Scharfe Attacke von DGB-Chef Sommer, Deutschlands ranghöchstem Gewerkschafter: Die Manager des Allianz-Konzern seien profithungrige Wirtschaftsführer ohne soziale Verantwortung.


Berlin - Das Vokabular passt in beste Klassenkampf-Zeiten. Aus Empörung über die Pläne des Allianz-Konzerns, trotz Milliardengewinnen 5.000 Arbeitsplätze abzubauen, zieht DGB-Chef Michael Sommer in der Oldenburger "Nordwest-Zeitung" gegen die Manager des Versicherungskonzerns zu Felde.
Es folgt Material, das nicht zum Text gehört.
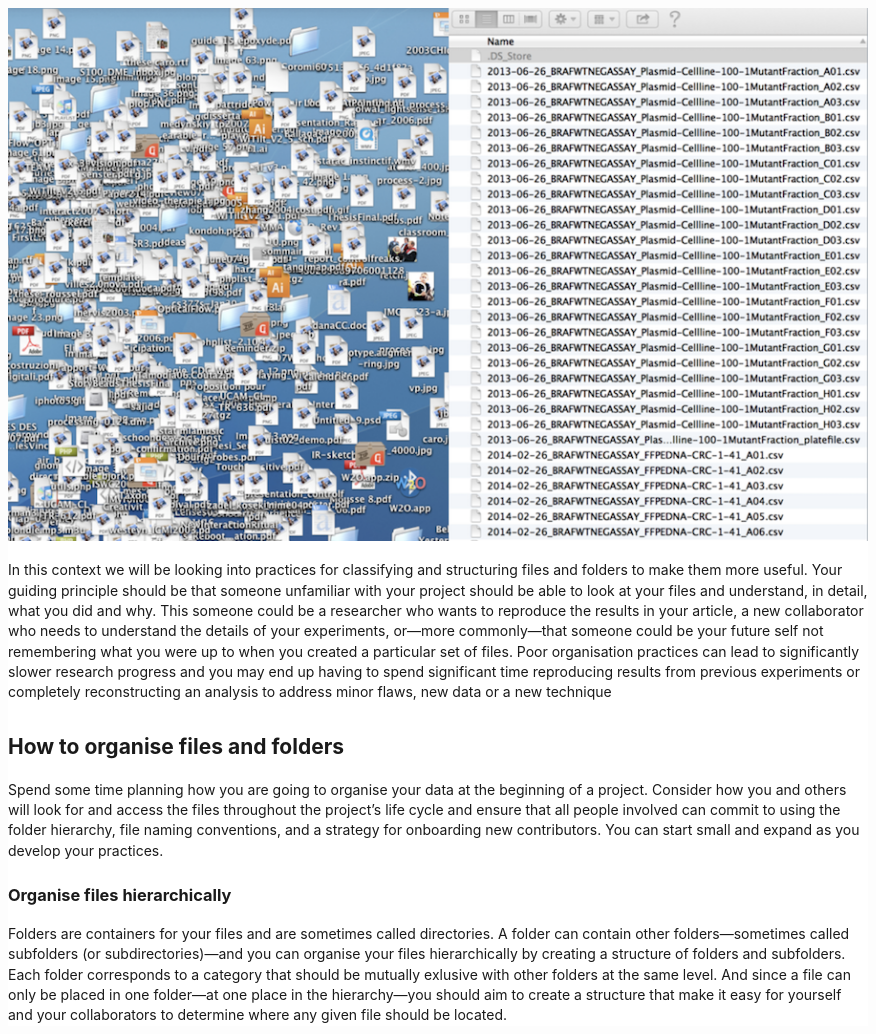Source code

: ![Unorganised files on desktop](../fig/files_messy_tidy.png)

In this context we will be looking into practices for classifying and structuring files and folders to make them more useful. Your guiding principle should be that someone unfamiliar with your project should be able to look at your files and understand, in detail, what you did and why. This someone could be a researcher who wants to reproduce the results in your article, a new collaborator who needs to understand the details of your experiments, or—more commonly—that someone could be your future self not remembering what you were up to when you created a particular set of files.  Poor organisation practices can lead to significantly slower research progress and you may end up having to spend significant time reproducing results from previous experiments or completely reconstructing an analysis to address minor flaws, new data or a new technique


## How to organise files and folders
Spend some time planning how you are going to organise your data at the beginning of a project. Consider how you and others will look for and access the files throughout the project’s life cycle and ensure that all people involved can commit to using the folder hierarchy, file naming conventions, and a strategy for onboarding new contributors. You can start small and expand as you develop your practices.


### Organise files hierarchically
Folders are containers for your files and are sometimes called directories. A folder can contain other folders—sometimes called subfolders (or subdirectories)—and you can organise your files hierarchically by creating a structure of folders and subfolders. Each folder corresponds to a category that should be mutually exlusive with other folders at the same level. And since a file can only be placed in one folder—at one place in the hierarchy—you should aim to create a structure that make it easy for yourself and your collaborators to determine where any given file should be located.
Es gebe in Deutschland Unternehmen, "die sich als vaterlandslose Gesellen herausstellen", sagte er dem Blatt in der Samstagsausgabe. Der Profit sei diesen Firmen allemal wichtiger als ihre soziale Verantwortung. "Die Allianz ist hier nur ein trauriges Beispiel", fügte der Vorsitzende des Deutschen Gewerkschaftsbundes hinzu. Die große Koalition müsse das Verhältnis von Subventionen und Gegenleistungen - in Form von Arbeitsplätzen - ins Lot bringen.

Sommer kündigte Widerstand an gegen Pläne der Koalition, den Körperschaftsteuersatz für Unternehmen von 25 auf 12,5 Prozent zu halbieren. Dies sei ein nicht zu rechtfertigendes Steuergeschenk. Nach der letzten Steuersenkung hätten die Unternehmen auch nicht mehr, sondern weniger investiert: "Das bringt also nichts." Der DGB-Vorsitzende warnte: "Solche Pläne können dazu führen, dass Koalition und Gewerkschaften wie zwei Züge aufeinander rasen."

Der Müchener Allianz-Konzern hatte am Donnerstag angekündigt, bei der Zusammenlegung seiner inländischen Lebens-, Sach- und Krankenversicherungen 5.000 weitere Stellen zu streichen. Der Sparplan ist umstritten, weil der Konzern Milliardengewinne erwirtschaftet.